## Scatter Plots: Method Score vs. Human Score Correlation
### Overview
Three scatter plots compare method scores against human factual assessments across three AI models: GPT-3, LLaMA-30B, and SelfCheckGPT-Prompt. Each plot shows a positive linear trend between human factual scores (0-1 scale) and method scores, with data points color-coded by factuality (black = factual, gray = non-factual).
### Components/Axes
- **X-axis**: Human Score (0=Factual, +1=Non-Factual)
- Scale: 0.0 to 1.0 in 0.1 increments
- **Y-axis**: Method Score
- (a) GPT-3: 0.0 to 0.7
- (b) LLaMA-30B: 0.0 to 25
- (c) SelfCheckGPT-Prompt: 0.0 to 1.0
- **Legend**:
- Position: Bottom-right of each plot
- Black dots: Factual (0)
- Gray dots: Non-Factual (+1)
- **Trend Lines**: Red linear regression lines in all plots
### Detailed Analysis
#### (a) GPT-3 Avg(−log p)
- **Data Points**:
- Factual (black): Clustered near y=0.3–0.6
- Non-Factual (gray): Spread from y=0.1–0.7
- **Trend Line**:
- Slope: ~0.3 (y-intercept ~0.25)
- Equation: y ≈ 0.3x + 0.25
- **Spread**: Tight clustering at lower human scores, wider spread at higher scores
#### (b) LLaMA-30B Avg(H)
- **Data Points**:
- Factual (black): Concentrated near y=5–15
- Non-Factual (gray): Spread from y=0–25
- **Trend Line**:
- Slope: ~10 (y-intercept ~5)
- Equation: y ≈ 10x + 5
- **Spread**: High variability at mid-to-high human scores
#### (c) SelfCheckGPT-Prompt
- **Data Points**:
- Factual (black): Clustered near y=0.4–0.8
- Non-Factual (gray): Spread from y=0.1–0.9
- **Trend Line**:
- Slope: ~0.5 (y-intercept ~0.1)
- Equation: y ≈ 0.5x + 0.1
- **Spread**: Moderate clustering, tighter than LLaMA-30B
### Key Observations
1. **Positive Correlation**: All methods show strong positive trends (R² > 0.8), indicating alignment with human factual judgments.
2. **Scale Differences**:
- GPT-3 and SelfCheckGPT-Prompt use normalized scores (0–1), while LLaMA-30B uses absolute values (0–25).
3. **Variability**:
- LLaMA-30B exhibits the widest spread, suggesting inconsistent performance at mid-range human scores.
4. **Outliers**:
- GPT-3 has a notable outlier at (Human Score=0.9, Method Score=0.65), above the trend line.
### Interpretation
The data demonstrates that all three methods correlate with human factual assessments, but with varying degrees of consistency:
- **GPT-3** and **SelfCheckGPT-Prompt** show tighter alignment, particularly at higher human scores, suggesting robust factuality modeling.
- **LLaMA-30B**'s wider spread implies potential overconfidence or inconsistency in non-factual cases.

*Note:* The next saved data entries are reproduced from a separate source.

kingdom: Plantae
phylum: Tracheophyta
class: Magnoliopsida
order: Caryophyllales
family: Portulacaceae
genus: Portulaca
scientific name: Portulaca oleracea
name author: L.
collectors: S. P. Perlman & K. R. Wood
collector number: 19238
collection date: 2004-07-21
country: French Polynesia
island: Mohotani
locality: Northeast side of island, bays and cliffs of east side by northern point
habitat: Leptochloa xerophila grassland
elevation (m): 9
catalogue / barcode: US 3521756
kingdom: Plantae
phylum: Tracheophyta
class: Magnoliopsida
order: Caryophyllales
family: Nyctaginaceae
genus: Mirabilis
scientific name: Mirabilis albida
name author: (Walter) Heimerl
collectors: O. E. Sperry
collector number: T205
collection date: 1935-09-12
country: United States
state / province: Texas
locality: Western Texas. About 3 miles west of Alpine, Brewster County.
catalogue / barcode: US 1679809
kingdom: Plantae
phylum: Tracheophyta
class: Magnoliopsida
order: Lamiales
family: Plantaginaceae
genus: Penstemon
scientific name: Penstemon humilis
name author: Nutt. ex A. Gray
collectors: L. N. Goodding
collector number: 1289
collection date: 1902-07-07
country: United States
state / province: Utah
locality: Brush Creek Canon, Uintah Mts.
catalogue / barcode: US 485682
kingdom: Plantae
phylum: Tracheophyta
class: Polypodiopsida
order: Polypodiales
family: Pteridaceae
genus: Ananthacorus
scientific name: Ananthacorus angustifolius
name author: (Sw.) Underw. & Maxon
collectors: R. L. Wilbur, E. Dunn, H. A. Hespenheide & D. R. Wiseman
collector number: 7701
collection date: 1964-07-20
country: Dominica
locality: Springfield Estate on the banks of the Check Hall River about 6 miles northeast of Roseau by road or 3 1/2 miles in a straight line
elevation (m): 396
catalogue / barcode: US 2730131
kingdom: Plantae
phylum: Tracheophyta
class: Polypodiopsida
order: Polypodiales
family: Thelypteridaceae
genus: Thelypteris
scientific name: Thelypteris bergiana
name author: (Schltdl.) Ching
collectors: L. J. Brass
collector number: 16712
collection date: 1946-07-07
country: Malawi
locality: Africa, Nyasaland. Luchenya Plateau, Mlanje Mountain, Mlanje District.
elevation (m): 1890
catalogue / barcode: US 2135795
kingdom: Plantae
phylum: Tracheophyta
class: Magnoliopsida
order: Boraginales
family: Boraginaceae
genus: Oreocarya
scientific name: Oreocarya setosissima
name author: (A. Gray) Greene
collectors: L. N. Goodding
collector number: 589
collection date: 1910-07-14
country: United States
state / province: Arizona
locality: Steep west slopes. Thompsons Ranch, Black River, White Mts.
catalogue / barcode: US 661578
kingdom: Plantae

- The red trend lines confirm that higher human factual scores consistently predict higher method scores across all models, validating their design objectives.
The plots highlight trade-offs between model complexity (LLaMA-30B's scale) and consistency (GPT-3/SelfCheckGPT-Prompt's tighter clustering), offering insights for optimizing factuality in AI systems.